━━━━━ MATERIAL TO PROCESS

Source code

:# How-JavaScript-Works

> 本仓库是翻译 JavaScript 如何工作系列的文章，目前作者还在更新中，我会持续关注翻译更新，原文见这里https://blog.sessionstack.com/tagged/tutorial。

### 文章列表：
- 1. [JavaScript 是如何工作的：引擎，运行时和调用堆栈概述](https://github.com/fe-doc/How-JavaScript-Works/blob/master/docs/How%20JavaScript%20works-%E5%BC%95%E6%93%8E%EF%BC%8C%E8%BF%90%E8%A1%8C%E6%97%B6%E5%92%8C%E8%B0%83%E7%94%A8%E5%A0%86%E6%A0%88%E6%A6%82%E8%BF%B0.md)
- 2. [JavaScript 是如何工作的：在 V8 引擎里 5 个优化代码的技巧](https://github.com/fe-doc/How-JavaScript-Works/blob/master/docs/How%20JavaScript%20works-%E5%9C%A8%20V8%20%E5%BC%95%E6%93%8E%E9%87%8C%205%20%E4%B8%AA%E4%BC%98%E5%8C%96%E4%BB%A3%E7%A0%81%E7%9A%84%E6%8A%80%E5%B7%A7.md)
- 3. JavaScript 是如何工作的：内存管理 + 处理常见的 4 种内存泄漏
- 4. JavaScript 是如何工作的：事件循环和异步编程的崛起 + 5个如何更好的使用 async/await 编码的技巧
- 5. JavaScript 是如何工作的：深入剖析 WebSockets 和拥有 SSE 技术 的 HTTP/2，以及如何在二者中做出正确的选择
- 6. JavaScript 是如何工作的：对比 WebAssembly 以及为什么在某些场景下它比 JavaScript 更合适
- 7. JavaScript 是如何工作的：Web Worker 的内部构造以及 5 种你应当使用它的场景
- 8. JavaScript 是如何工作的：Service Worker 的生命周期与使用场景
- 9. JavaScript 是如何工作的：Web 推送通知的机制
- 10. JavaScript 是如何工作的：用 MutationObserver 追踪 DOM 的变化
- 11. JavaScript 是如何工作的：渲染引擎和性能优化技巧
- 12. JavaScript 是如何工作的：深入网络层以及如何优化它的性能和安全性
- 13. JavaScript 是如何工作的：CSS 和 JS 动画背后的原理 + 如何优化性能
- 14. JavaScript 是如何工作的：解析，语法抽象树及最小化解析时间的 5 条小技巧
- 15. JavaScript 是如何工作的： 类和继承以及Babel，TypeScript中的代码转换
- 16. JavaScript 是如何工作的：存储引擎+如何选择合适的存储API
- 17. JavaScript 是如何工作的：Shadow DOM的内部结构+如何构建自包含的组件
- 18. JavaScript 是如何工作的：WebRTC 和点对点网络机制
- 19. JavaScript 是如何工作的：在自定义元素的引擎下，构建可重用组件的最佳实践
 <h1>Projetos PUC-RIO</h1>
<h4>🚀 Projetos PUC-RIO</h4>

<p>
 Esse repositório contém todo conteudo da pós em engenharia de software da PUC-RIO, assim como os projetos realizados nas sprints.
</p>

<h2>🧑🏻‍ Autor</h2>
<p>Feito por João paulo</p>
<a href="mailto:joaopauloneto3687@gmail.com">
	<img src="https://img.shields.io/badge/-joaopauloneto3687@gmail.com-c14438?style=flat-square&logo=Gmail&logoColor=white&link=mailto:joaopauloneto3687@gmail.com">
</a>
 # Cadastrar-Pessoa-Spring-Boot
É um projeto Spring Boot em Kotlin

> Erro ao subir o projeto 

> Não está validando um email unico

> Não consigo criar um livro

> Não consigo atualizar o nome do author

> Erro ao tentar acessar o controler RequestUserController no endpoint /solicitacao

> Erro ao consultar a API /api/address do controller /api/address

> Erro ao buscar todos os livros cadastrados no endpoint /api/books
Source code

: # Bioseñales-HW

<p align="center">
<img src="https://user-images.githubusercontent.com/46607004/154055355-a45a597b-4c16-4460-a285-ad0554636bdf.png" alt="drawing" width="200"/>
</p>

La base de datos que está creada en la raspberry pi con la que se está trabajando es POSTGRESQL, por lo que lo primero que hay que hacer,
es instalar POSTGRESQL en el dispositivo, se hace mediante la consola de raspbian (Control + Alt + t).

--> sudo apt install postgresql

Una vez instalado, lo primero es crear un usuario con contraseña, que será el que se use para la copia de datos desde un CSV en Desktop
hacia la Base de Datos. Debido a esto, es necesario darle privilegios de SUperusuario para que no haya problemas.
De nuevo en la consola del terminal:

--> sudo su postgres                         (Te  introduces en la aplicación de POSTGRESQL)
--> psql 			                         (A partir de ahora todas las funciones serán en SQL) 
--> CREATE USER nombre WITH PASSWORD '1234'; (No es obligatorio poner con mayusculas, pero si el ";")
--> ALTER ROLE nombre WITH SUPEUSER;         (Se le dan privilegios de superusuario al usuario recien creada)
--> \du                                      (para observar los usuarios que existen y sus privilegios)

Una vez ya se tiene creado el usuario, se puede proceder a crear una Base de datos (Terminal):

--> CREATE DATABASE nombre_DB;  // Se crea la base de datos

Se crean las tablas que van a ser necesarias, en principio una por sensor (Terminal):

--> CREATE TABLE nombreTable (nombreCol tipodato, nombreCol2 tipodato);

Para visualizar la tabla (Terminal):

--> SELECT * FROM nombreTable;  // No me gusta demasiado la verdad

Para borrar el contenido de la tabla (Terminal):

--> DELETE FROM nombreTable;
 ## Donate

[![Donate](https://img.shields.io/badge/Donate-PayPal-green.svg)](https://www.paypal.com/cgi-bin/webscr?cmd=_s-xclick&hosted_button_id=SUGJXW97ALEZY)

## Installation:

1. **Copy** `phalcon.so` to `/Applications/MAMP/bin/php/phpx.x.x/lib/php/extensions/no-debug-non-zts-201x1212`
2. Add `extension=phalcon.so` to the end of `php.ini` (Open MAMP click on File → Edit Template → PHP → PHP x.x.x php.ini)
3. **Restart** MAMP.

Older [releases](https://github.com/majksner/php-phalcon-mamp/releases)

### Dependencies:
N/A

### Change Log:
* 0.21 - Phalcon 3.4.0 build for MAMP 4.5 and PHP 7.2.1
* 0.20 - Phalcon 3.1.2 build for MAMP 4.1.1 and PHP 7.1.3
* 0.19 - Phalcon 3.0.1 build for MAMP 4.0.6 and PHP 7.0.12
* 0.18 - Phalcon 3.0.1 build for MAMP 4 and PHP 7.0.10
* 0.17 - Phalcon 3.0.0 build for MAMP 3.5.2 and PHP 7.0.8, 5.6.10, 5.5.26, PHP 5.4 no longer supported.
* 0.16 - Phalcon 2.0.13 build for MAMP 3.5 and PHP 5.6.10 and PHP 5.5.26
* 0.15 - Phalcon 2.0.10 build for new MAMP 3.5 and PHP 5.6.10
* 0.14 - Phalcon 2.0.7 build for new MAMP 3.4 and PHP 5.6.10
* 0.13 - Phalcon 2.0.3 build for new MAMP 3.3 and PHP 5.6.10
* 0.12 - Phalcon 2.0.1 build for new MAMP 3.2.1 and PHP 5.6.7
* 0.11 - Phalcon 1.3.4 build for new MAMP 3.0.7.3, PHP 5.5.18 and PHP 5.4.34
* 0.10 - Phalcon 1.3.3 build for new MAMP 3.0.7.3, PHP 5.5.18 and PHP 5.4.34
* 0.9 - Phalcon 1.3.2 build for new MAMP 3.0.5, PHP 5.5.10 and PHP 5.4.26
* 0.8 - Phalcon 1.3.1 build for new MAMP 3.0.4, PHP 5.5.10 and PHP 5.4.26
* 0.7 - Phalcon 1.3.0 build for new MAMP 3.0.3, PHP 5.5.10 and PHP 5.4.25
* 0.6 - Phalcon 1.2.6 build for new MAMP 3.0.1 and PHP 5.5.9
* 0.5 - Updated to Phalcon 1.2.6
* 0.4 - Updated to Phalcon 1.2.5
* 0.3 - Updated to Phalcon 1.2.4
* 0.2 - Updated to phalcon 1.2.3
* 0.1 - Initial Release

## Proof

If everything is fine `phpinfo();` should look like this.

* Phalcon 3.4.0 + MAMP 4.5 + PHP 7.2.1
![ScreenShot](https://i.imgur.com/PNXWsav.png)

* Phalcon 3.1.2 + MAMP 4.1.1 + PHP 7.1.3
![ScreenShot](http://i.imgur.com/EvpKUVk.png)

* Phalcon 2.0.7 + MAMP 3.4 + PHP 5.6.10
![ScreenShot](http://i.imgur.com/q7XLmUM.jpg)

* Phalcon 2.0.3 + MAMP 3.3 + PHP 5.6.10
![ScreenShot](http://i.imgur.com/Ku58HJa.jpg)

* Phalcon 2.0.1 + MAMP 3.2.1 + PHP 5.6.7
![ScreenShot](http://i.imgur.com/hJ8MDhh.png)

━━━━━━━━━━

Scan the records above for the string "Donate", then select every line that holds it.

## WRITTEN REPLY
 ## Donate
[![Donate](https://img.shields.io/badge/Donate-PayPal-green.svg)](https://www.paypal.com/cgi-bin/webscr?cmd=_s-xclick&hosted_button_id=SUGJXW97ALEZY)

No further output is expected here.